:: EXCERPT PROVIDED

This article was originally published in Domus 610 / October 1980
The Presence of the Past
There are many misunderstandings concerning Post-Modernism no doubt caused by the success of the term, and its various, indeed erratic, usage. Possibly this ambiguity and the success are connected since the vagueness leads Modernists and anti-Modernists alike to read what they like into the labeI. The
fashion can be liberating, and the vagueness and pluralism of
the term equally so, especially as Modernism (and perhaps
Late-Modernism?) becomes more doctrinaire and exclusivist.
For such reason I used the term in 1975 to cover six departures
from Modernism (The Rise of Post-Modern Architecture,
Eindhoven 1975) — departures from a shared tradition not
reaction against it. The six schools of post-modernism (lower
case) - historicism, neo-vernacular, adhocism, contextualism,
metaphorical and metaphysical architects, and those who
develop an ambiguous space — are distinguishable from each
other, but they also have a commonality: they "double-code"

::::

-- TASK INSTRUCTIONS --
Which six schools of post-modernism does the Post-Modernism excerpt name?

:: EXTRACTED RECORDS

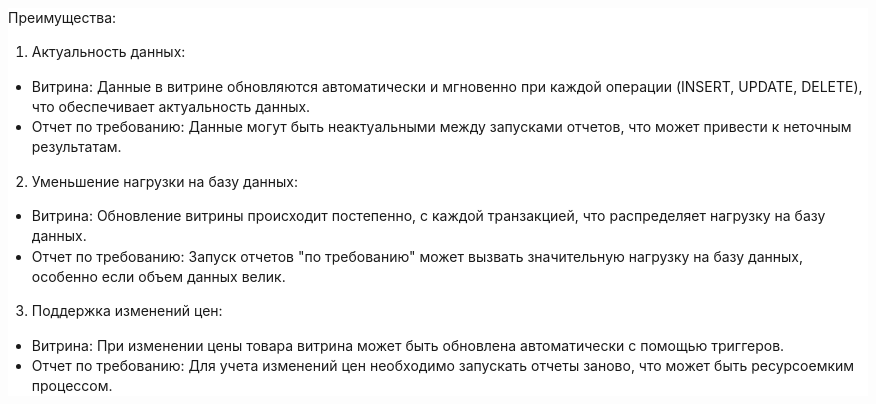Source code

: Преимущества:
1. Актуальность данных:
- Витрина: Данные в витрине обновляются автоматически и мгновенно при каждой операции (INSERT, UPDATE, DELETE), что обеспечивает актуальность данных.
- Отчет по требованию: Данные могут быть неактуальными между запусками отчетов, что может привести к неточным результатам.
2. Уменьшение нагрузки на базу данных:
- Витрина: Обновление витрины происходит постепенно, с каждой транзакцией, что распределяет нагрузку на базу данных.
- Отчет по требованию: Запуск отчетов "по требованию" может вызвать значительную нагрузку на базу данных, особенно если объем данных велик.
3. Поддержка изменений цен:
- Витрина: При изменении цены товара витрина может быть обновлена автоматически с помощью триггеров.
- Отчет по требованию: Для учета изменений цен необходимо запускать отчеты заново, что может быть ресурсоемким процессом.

::::

-- RESPONSE FOR THIS EXERCISE --
Historicism, neo-vernacular, adhocism, contextualism, metaphorical and metaphysical architects, and those who develop an ambiguous space.